Q: How do you calculate the summary times?

Summary time estimates are calculated using a simple average and a weighted average based on the number of genes analyzed. The weighted average for each data type is calculated in addition to the overall weighted average.

Q: What search method is employed to locate molecular time estimates for a pair of taxa?

When a valid pair of taxa is submitted through the search page, the TimeTree Database determines the most inclusive taxonomic groups for each query taxa. Such groups are one level lower in the taxonomic classification than the common taxon that includes both query taxa. Once these groups are determined, the TimeTree Database obtains all molecular time estimates in which a member of the most inclusive group for Taxon A is compared to a member of the most inclusive group for Taxon B.

Q: How do I cite the TimeTree database?

Hedges SB, Marin J, Suleski M, Paymer M & Kumar S (2015) Tree of Life Reveals Clock-Like Speciation and Diversification. Mol Biol Evol 32: 835-845.

Kumar S & Hedges SB (2011) TimeTree2: species divergence times on the iPhone. Bioinformatics 27:2023-2024.

Hedges SB, Dudley J, & Kumar S (2006). TimeTree: A public knowledge-base of divergence times among organisms. Bioinformatics 22: 2971-2972.

Q: Can I download the TimeTree Database data on to my computer?

The TimeTree Database data is currently not available for download. Methods for making these data available in the future are currently under discussion.

Q: I found an error on the TimeTree website. How can I report it?

Errors and suggestions can be submitted using the contact page.

Q: Can I get a list of the literature referenced by the TimeTree Database?

Yes, please click here to view a complete list of references.

Q: How often is the TimeTree Database updated?

Currently, the TimeTree Database is updated periodically, because each update requires changes to the large guide tree. In the future, updates will occur more frequently or continuously as new literature appears.

Q: Can I submit my own, unpublished, molecular time estimate to the TimeTree Database?

The TimeTree Database currently relies solely on published data and is not presently accepting unpublished time estimates.

Q: What software was used to create the TimeTree Database and Website?

The TimeTree Database was developed using the PostgreSQL database server. The web interface was developed with HTML, PHP, and Javascript.

Q: Why are the calibrations not listed for each study?

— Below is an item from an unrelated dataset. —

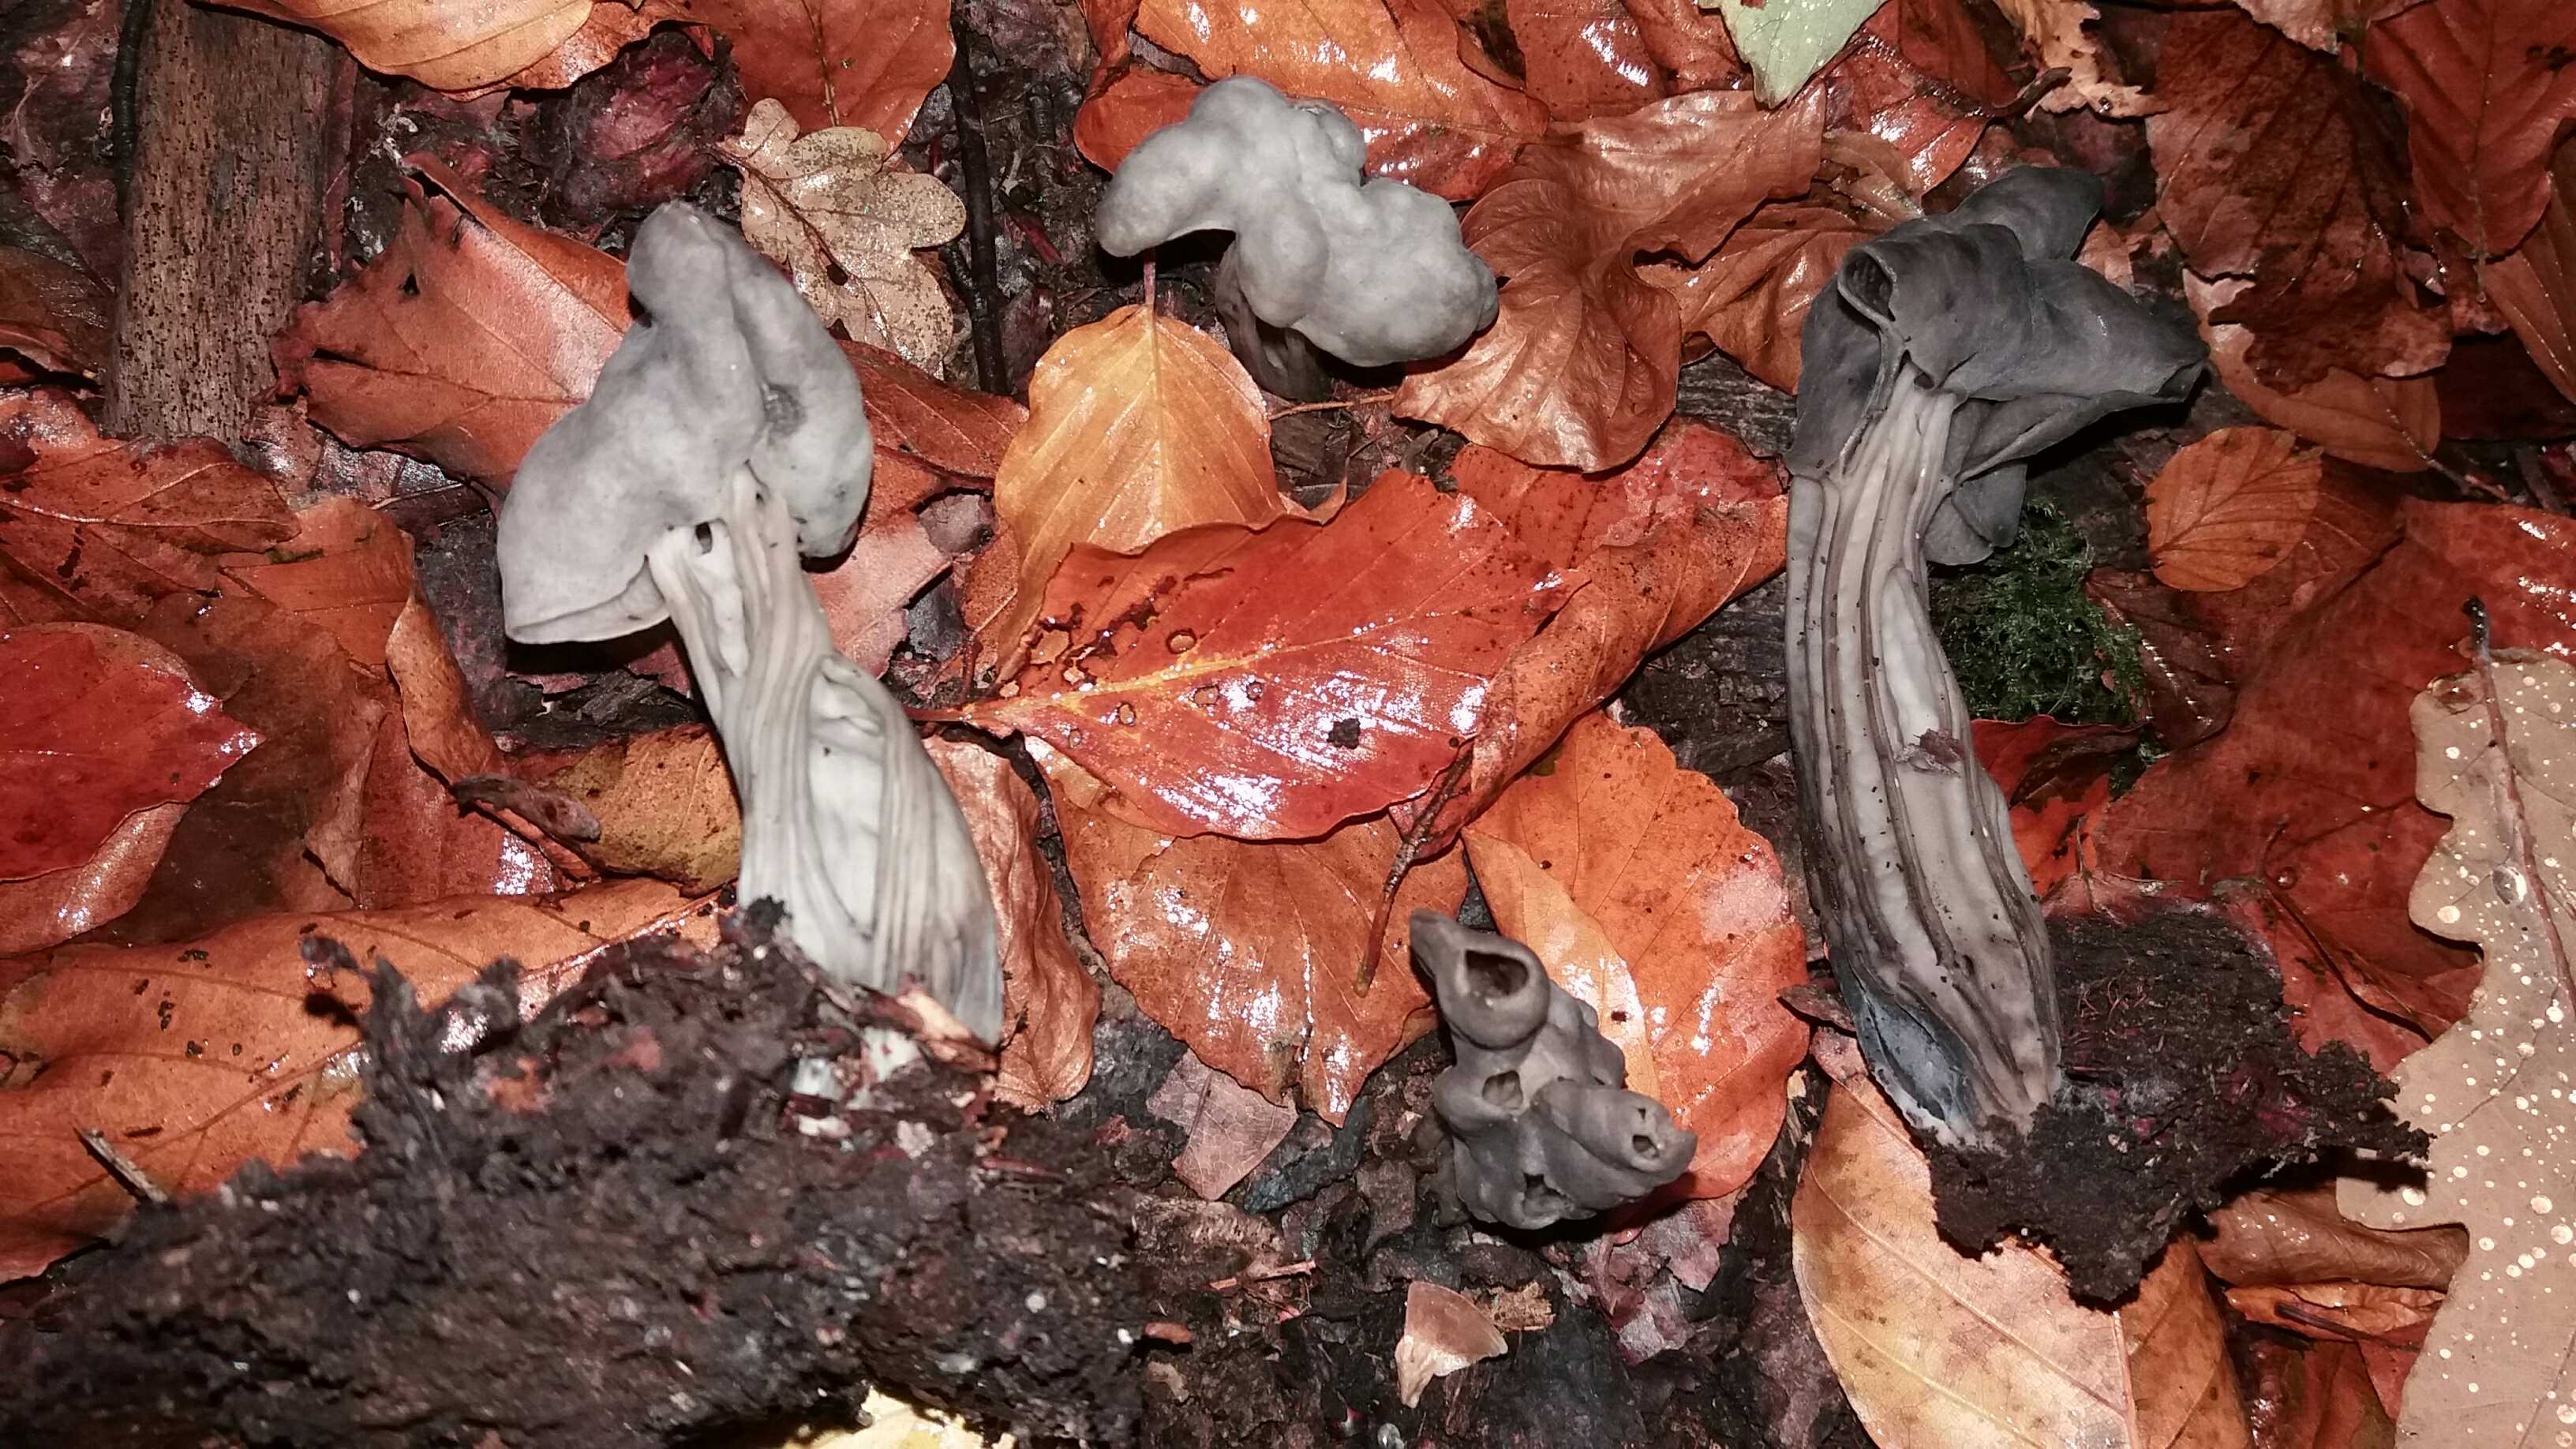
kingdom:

Calibrations are important in timing but they are used in different ways by different investigators. For example they can be used as minimums, maximums, fixed points, and with different distributions (e.g., lognormal, exponential, uniform). Two studies with identical calibrations could present greatly different time estimates because of this complexity in methodology. If you have questions about such details, it is advisable to refer to the original studies.

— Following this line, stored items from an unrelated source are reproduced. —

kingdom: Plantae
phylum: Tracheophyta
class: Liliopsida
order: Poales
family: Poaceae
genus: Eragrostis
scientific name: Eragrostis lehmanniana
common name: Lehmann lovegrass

Q: Why is the time estimation method not listed for each study?

There are many methods of time estimation and many options that can be used with each method. Two studies with identical data, calibrations, and using the same software, can yield different time estimates depending on how the software was used. If you have questions about such details, it is advisable to refer to the original studies.

Q: In the timetrees, why do some nodes have open circles and others have solid circles?

Solid circles mark nodes that map directly to the NCBI Taxonomy and the open circles indicate nodes that were created during the polytomy resolution process which is described in Hedges et al. (2015).